Who The Hell Invented Trash?

After downing a disgusting container of yogurt from Superfresh last night, I let my friend’s dog lick out the inside of the container and then went to throw it into the trash. And it struck me how stupid and inefficient of a system we have: somebody countless miles away makes nasty yogurt and has it shipped, possibly around the globe. Then I have to go to an over-priced store to buy it, and it tastes like shit. Then I’m supposed to throw away the plastic container the thing came in, and not think about it ever again.

How dumb is that?

Even recycling this container doesn’t really solve the problem as I see it. First off, recycling is rarely financially viable. (I have a link to a good documentary on this someplace laying around). Second, it is an after-the-fact solution which doesn’t even address the underlying issues of why our system is set up this way in the first place. Who is benefiting off of us consuming products and producing humongous amounts of “trash”? Certainly we aren’t the ones who are winning in all of this: we have to have shitty jobs where our minds and bodies become numb so that we can buy unwholesome products and then throw away perfectly good containers, packaging and other objects.

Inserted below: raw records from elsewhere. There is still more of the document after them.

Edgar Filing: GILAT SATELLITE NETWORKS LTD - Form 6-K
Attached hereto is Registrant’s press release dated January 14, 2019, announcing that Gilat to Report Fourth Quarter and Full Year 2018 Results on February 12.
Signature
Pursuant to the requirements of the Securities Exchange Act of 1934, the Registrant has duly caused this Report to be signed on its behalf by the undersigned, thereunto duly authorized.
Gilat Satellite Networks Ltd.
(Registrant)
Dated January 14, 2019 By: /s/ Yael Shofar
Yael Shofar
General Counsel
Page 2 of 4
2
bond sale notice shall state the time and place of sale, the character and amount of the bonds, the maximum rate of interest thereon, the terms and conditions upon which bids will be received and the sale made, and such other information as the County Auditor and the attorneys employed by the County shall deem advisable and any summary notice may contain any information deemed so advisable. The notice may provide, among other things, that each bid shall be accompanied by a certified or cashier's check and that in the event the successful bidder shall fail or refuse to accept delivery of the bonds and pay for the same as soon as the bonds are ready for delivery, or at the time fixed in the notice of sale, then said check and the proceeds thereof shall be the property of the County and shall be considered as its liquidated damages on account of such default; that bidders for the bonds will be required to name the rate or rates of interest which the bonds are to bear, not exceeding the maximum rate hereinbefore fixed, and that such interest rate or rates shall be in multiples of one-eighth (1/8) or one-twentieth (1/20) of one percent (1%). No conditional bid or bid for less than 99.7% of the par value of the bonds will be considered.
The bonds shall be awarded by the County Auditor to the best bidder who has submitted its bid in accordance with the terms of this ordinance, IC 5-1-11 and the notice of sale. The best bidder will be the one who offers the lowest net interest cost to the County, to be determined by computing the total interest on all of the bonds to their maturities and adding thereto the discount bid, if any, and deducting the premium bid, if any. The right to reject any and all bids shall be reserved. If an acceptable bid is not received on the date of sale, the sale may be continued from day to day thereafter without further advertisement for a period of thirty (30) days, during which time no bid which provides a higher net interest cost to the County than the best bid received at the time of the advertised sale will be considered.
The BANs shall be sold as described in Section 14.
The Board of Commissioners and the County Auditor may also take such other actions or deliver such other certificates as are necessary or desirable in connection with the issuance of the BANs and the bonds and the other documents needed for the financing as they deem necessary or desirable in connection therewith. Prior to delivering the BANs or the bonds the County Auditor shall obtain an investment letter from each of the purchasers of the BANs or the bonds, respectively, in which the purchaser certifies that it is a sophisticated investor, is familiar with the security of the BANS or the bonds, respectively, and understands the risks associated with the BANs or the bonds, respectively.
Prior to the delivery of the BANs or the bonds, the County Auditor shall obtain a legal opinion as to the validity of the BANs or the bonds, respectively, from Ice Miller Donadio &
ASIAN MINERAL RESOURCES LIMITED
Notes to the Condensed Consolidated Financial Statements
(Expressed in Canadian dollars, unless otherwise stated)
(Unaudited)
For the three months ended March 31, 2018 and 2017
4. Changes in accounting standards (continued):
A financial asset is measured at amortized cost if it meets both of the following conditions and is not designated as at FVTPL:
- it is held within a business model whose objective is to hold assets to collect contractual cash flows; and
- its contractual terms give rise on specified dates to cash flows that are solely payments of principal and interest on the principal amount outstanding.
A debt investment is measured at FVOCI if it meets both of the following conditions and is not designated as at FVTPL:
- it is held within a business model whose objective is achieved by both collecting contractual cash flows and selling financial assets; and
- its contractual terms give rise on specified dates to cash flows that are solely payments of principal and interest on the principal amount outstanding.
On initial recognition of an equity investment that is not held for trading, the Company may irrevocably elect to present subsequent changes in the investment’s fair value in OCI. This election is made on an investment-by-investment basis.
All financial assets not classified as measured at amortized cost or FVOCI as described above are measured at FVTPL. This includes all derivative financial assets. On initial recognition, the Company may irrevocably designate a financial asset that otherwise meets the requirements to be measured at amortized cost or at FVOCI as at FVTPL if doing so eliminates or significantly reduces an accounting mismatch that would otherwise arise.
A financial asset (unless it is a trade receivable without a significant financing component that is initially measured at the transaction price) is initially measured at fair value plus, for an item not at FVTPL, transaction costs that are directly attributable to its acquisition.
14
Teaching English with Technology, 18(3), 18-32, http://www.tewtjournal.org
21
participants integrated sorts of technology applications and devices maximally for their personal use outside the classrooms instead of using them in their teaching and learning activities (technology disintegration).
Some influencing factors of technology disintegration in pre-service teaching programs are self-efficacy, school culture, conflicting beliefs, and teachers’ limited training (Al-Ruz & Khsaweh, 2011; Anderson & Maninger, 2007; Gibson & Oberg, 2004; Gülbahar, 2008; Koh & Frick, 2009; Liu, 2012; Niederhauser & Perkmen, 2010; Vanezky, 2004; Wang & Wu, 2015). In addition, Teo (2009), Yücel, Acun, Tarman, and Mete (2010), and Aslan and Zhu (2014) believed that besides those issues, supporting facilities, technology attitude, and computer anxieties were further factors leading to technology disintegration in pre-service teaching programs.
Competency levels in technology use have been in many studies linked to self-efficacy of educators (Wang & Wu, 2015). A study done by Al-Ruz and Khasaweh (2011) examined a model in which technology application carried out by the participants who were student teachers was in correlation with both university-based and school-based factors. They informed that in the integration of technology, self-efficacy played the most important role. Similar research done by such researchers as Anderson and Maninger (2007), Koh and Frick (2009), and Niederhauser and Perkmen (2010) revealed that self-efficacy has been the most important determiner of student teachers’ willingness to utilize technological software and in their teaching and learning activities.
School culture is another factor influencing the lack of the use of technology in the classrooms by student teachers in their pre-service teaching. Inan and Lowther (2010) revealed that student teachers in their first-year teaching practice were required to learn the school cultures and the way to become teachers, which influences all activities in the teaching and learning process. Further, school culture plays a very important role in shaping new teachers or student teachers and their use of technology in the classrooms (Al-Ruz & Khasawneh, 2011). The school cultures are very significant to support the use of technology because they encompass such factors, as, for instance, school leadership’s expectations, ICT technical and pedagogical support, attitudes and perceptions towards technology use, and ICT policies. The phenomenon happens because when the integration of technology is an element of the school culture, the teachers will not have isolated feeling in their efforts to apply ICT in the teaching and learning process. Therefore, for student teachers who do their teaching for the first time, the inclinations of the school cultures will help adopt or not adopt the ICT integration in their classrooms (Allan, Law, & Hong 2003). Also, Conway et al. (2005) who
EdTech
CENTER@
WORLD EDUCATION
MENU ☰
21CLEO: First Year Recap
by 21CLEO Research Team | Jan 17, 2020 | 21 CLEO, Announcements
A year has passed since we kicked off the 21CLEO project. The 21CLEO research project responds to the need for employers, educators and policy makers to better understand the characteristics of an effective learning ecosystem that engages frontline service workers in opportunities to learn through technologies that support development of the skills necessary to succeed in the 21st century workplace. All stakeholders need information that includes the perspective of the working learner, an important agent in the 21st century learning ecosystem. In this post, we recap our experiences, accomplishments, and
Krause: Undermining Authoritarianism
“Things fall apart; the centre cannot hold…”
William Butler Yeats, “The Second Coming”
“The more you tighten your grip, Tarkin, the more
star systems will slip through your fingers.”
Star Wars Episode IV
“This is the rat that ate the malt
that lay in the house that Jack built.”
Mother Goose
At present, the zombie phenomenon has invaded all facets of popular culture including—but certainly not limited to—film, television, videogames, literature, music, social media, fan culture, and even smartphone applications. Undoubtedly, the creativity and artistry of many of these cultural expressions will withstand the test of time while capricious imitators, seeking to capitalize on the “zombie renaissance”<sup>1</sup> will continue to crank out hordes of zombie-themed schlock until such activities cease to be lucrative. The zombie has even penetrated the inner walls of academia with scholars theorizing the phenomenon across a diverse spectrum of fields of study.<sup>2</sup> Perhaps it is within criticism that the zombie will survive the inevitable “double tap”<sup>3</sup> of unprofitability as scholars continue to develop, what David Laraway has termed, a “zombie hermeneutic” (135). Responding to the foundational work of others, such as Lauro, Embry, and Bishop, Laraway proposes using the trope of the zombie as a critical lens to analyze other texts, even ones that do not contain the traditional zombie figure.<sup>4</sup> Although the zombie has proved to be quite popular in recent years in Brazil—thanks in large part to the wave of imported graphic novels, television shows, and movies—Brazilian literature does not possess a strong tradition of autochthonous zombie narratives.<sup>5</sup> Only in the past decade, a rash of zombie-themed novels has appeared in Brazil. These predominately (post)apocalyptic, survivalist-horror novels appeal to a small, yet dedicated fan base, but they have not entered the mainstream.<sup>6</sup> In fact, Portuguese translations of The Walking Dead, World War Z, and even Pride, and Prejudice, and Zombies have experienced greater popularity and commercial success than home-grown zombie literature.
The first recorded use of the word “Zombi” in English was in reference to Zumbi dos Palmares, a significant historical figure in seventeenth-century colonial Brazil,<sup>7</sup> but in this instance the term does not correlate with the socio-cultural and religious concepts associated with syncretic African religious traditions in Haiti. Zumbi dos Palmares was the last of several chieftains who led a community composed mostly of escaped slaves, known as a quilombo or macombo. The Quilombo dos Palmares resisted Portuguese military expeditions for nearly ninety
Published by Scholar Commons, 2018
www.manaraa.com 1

Saying we need to recycle is not enough. Advocating the crash of civilization is simply not a realistic or humane option either. Global warming pales in comparison to the ridiculousness of this underlying problem to begin with.

And what is trash really anyway? Trash is merely objects which have had their value unassigned to them. What if we could begin reassigning value to trash objects? How would we do that? How would we make it viable? How would we do it in such a way that would impact the system which spawned it?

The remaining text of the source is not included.